→ CONSIGNES DE L'EXERCICE:
1. Quelle fonction Nathalie Boy de la Tour occupe-t-elle selon l'extrait ?
2. Recopiez le passage de l'extrait en commençant par « Une vision partagée » et en allant jusqu'à « changé d’avis ? ».
3. Indiquez si chacune des affirmations suivantes concorde avec l'extrait, en répondant par oui ou par non et en citant les mots de l'extrait qui tranchent. (a) Roxana Maracineanu a assisté au match PSG-OM. (b) So Foot n'a pas signé la charte de l'AJL contre l'homophobie. (c) Dans un deuxième article, So Foot invite à réfléchir sur le tabou de l'homosexualité dans le football.
───── EXTRAIT À LIRE ─────
Tout journalistes qu’ils sont, certains confrères ont apparemment du mal à nommer les choses pour ce qu’elles sont. À commencer par les LGBTphobies. Même quand la haine envers les personnes LGBTI s’affiche ouvertement, des rédactions montent au créneau pour jurer que non, pas du tout, ça n’a rien à voir avec de l’homophobie, je ne vois pas le problème. Il y a quelques jours, après avoir assisté à un match de football PSG-OM, Roxana Maracineanu, ministre des Sports, s’est indignée des chants homophobes entonnés par des supporters et a évoqué la possibilité de punir les auteurs. Interrogée par le Le Parisien, Nathalie Boy de la Tour, présidente de la Ligue de football professionnel, a, quant à elle, estimé que cette homophobie décomplexée relevait du « folklore » et de la « ferveur populaire ».

Une vision partagée par certains médias, dont So Foot qui s’insurge et parle « d’atteintes à la liberté d'expression, de bonne conscience XIXe, de condescendance anti-foot et de mépris social ». Il se trouve que So Foot est signataire de la charte de l’AJL contre l'homophobie, et s’engage a fortiori à informer sans discriminer. On a peut-être changé d’avis ?

Reprise de volée in extremis pour le site d’informations footballistiques qui, dans un deuxième article, évoque  « un grand bazar médiatique pas toujours audible » (quelle ironie du sort), et invite à mener une réflexion sur le « grand tabou de l’homosexualité dans le football ». Le souvenir de l’édito publié deux jours plus tôt et de tweets récents représentant Arsène Wenger sur le point de « se faire prendre par le Bayern », ou évoquant « les petites tarlouzes » (NDLR : même dans une citation-hommage, c’est homophobe) pleurant la mort de Louis Nicollin, alors que l’homosexualité est un grand tabou dans le football, rend effectivement le tout assez inaudible à nos oreilles.
───── DONNÉES ─────
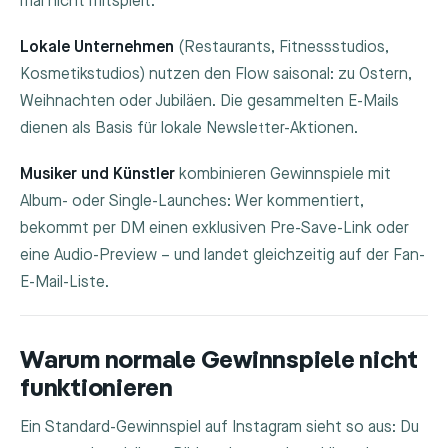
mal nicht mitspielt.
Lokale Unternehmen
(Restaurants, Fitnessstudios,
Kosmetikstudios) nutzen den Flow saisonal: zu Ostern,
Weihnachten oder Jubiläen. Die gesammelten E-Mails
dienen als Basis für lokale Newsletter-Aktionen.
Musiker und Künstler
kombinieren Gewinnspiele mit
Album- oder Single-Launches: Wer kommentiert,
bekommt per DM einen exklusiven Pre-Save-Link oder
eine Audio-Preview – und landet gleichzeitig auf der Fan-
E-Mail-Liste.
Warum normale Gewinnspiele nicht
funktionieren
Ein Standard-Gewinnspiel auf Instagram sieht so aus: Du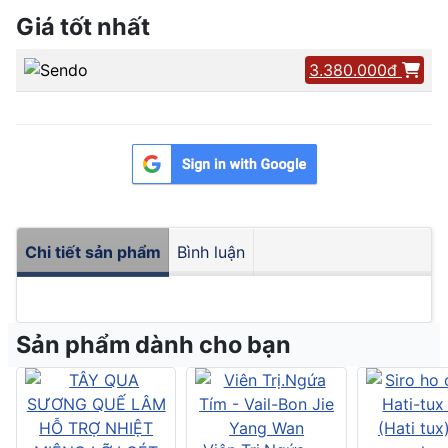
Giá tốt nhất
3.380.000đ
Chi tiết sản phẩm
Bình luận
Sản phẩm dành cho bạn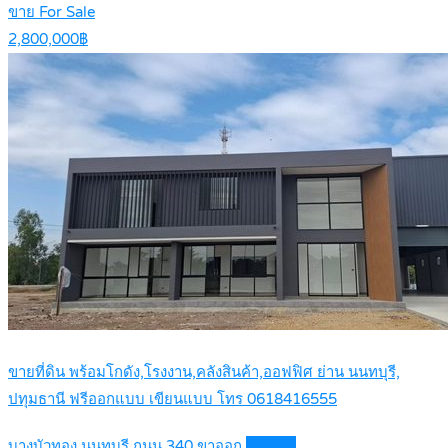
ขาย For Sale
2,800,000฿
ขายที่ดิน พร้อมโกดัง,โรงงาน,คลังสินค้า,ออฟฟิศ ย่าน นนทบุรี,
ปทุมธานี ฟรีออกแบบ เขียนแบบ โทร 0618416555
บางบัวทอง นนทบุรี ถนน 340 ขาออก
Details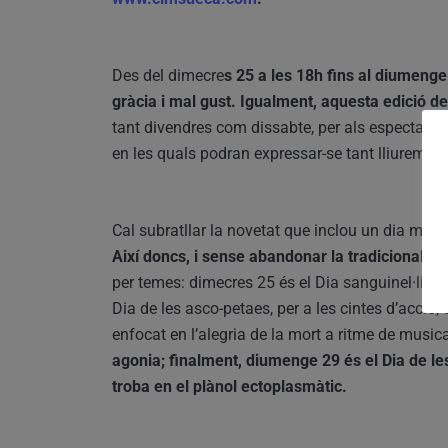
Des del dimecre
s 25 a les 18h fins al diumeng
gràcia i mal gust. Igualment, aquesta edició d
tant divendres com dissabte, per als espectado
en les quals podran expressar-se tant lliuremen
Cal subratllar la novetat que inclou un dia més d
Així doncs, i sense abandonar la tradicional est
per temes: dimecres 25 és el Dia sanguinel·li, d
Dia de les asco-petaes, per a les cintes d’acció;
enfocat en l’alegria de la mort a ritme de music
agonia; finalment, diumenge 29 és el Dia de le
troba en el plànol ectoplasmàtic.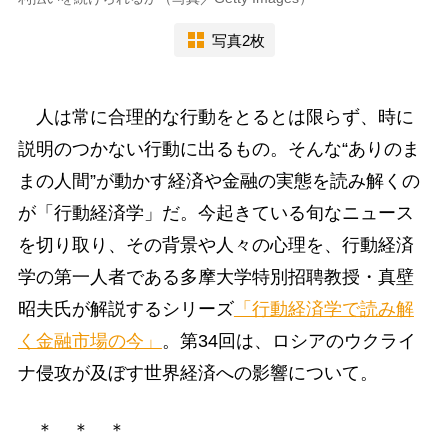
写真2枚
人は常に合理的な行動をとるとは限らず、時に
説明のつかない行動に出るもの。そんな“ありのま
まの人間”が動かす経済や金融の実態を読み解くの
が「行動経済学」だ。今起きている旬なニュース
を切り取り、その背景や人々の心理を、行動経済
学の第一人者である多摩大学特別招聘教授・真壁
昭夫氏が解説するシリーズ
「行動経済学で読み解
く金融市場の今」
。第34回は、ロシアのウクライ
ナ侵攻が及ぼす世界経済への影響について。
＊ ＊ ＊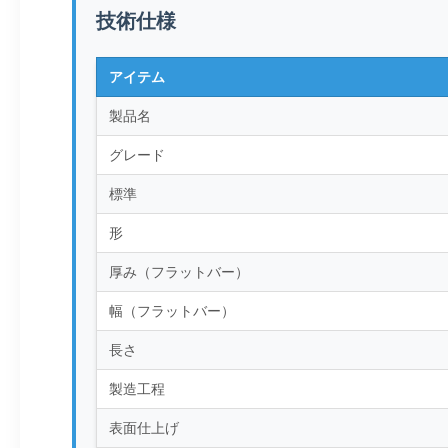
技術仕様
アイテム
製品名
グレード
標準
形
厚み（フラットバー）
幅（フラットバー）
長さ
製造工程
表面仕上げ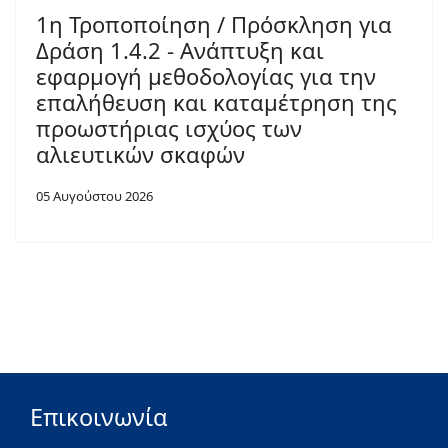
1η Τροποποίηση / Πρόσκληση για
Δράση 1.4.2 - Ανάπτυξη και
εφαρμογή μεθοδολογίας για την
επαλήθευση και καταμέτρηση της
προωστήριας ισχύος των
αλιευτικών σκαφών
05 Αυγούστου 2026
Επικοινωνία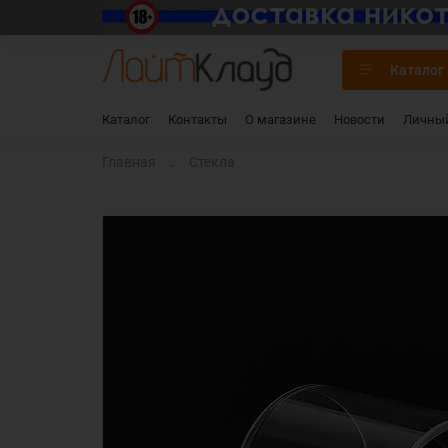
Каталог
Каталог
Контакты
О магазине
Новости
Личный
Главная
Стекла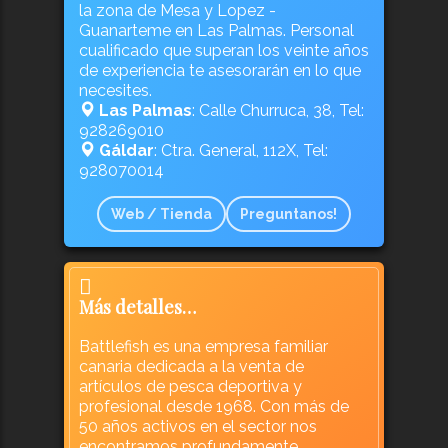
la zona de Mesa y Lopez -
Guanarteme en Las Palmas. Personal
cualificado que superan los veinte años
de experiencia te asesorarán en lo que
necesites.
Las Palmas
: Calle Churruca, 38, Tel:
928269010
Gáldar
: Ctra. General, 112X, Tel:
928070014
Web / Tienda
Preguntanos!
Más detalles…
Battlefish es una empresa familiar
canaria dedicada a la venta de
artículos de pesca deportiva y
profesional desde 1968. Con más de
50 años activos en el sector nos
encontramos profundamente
─────
───── DONNÉES ─────
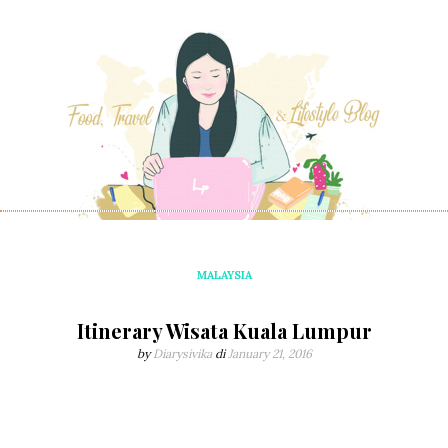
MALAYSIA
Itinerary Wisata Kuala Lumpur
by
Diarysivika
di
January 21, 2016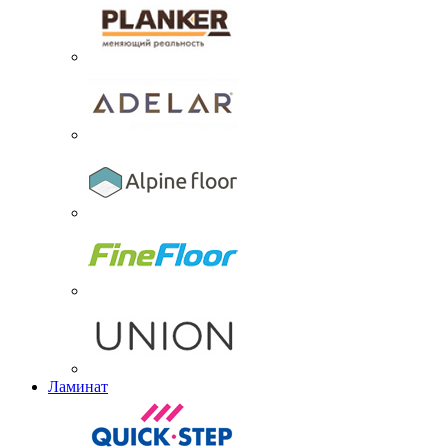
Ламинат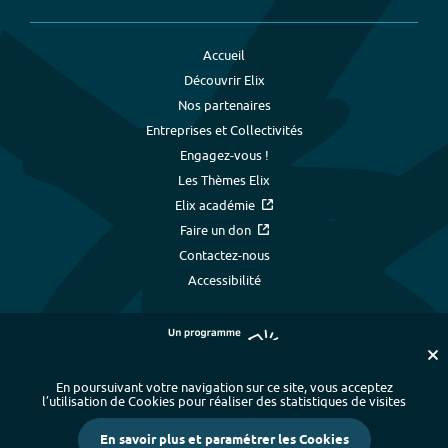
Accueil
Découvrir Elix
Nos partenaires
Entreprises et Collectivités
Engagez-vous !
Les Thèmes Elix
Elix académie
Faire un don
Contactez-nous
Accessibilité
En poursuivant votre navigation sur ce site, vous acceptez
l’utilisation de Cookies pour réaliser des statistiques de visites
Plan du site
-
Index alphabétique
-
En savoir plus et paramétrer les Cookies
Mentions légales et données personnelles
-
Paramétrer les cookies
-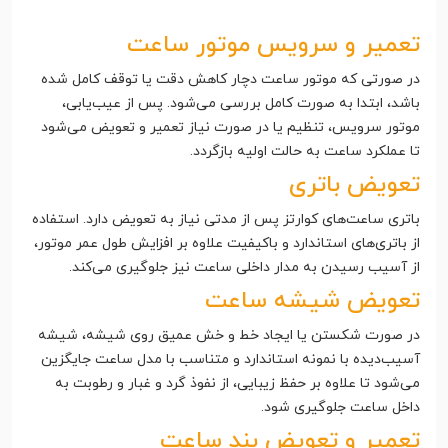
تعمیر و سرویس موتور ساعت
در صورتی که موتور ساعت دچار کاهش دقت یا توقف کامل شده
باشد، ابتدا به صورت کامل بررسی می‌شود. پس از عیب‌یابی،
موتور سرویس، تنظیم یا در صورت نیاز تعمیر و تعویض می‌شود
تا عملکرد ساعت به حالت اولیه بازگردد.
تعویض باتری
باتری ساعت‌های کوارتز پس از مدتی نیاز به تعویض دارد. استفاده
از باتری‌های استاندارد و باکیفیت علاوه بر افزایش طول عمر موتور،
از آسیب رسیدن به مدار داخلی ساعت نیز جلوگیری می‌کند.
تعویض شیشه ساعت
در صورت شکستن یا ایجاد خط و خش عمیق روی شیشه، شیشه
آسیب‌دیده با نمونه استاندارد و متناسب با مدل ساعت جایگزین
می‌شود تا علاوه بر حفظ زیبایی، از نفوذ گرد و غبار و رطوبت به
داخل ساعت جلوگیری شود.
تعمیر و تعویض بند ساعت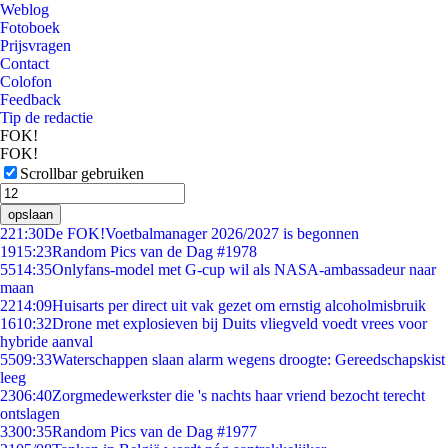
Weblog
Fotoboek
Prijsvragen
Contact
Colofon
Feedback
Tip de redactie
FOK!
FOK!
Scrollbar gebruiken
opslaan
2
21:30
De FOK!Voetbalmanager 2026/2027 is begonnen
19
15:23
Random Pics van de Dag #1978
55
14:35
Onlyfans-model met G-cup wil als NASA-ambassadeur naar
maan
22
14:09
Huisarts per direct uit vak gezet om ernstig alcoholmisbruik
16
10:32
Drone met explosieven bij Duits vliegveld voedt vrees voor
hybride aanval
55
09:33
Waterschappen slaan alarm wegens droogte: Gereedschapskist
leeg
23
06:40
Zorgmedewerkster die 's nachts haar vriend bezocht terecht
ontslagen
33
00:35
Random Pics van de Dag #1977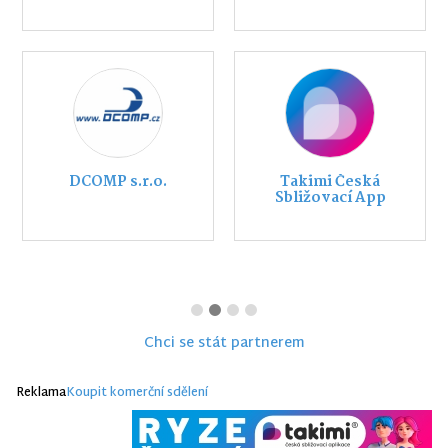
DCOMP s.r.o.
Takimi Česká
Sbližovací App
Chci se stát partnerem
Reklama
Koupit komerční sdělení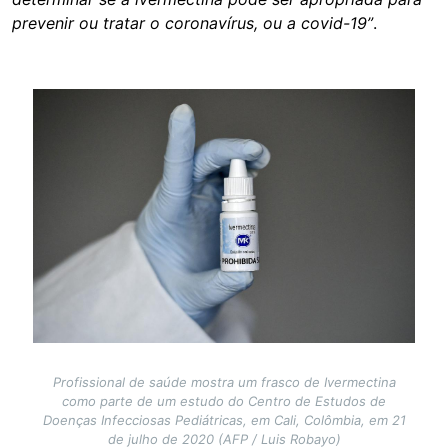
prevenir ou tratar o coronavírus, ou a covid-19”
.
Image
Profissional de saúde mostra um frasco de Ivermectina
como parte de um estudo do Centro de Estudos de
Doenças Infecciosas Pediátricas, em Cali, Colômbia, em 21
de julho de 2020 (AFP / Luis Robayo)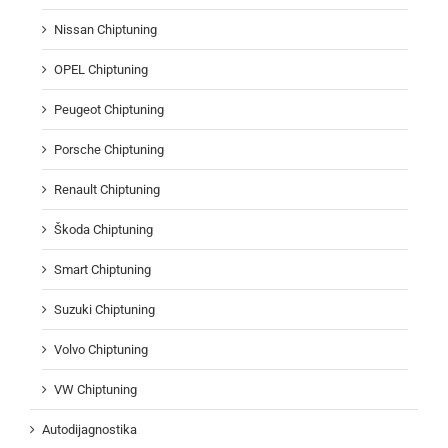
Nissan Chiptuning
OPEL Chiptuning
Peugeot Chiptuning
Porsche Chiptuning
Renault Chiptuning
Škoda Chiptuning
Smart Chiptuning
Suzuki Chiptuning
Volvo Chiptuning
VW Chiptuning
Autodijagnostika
─────
───── DONNÉES ─────
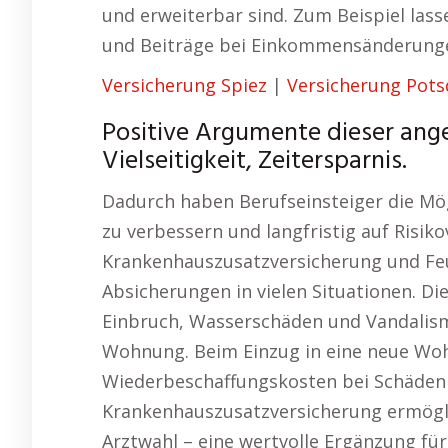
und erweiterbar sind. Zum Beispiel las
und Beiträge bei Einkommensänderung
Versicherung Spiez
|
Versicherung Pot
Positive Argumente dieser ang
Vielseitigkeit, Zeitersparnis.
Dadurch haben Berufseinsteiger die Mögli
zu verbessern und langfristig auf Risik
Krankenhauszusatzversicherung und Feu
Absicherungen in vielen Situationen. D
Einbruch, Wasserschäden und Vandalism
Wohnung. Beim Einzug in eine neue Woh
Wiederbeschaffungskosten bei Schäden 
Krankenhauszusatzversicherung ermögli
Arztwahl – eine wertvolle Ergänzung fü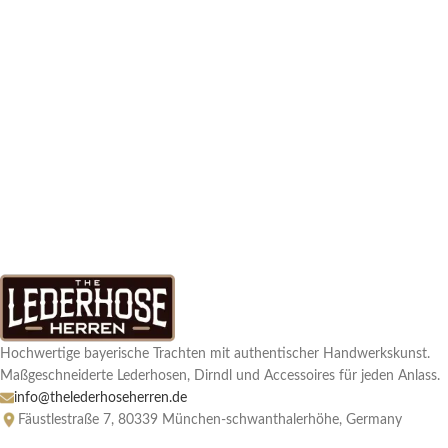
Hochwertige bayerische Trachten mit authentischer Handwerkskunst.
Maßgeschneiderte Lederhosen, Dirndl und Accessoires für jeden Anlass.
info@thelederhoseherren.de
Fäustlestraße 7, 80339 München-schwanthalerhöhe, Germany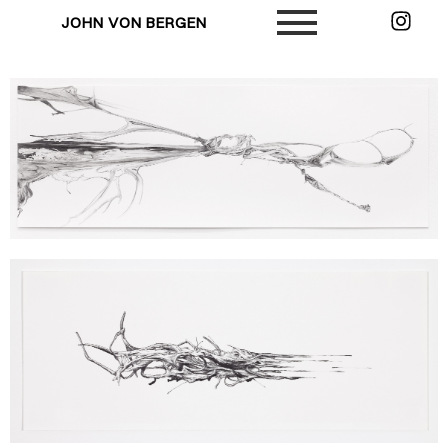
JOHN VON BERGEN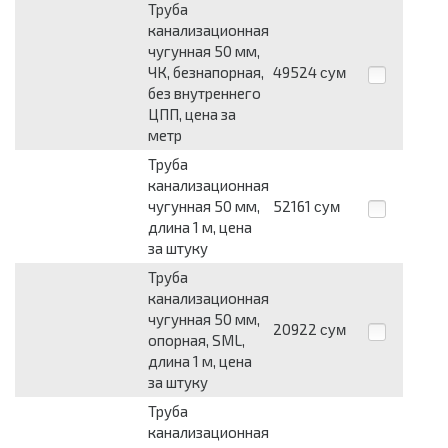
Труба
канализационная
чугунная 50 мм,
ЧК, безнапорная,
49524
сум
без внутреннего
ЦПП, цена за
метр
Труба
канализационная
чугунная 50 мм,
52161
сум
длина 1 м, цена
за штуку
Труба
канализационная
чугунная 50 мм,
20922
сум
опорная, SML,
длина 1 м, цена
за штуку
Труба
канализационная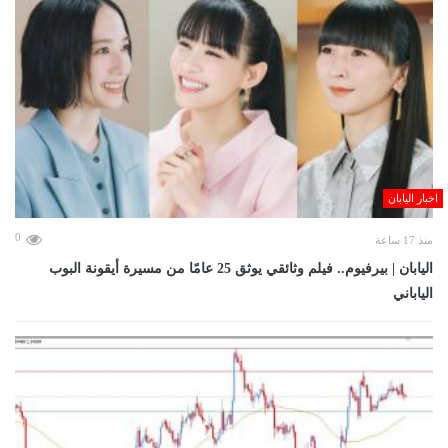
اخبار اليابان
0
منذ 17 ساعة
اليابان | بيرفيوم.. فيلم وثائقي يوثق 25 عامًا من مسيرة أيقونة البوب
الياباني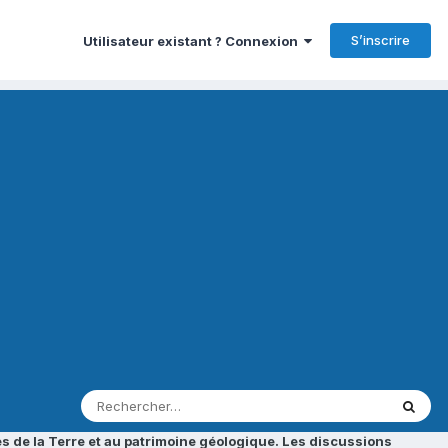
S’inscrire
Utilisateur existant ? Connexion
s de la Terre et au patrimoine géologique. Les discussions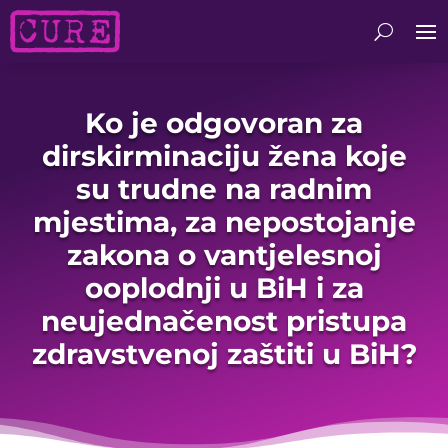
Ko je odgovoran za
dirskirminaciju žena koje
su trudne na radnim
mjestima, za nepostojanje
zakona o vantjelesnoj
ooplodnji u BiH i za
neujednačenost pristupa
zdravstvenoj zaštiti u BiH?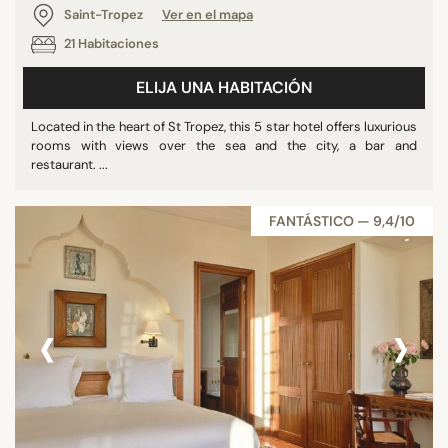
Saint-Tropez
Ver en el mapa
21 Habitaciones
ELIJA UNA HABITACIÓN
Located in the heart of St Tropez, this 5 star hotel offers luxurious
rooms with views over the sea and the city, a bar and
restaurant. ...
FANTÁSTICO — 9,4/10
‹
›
─────
→ CORRIGÉ PAR CONSIGNE:
1. Elle est présidente de la Ligue de football professionnel.

2.
Une vision partagée par certains médias, dont So Foot qui s’insurge et parle « d’atteintes à la liberté d'expression, de bonne conscience XIXe, de condescendance anti-foot et de mépris social ». Il se trouve que So Foot est signataire de la charte de l’AJL contre l'homophobie, et s’engage a fortiori à informer sans discriminer. On a peut-être changé d’avis ?

3.
(a) Oui : « après avoir assisté à un match de football PSG-OM, Roxana Maracineanu, ministre des Sports, s’est indignée des chants homophobes »
(b) Non : « So Foot est signataire de la charte de l’AJL contre l'homophobie »
(c) Oui : « dans un deuxième article, évoque  « un grand bazar médiatique pas toujours audible » (quelle ironie du sort), et invite à mener une réflexion sur le « grand tabou de l’homosexualité dans le football » »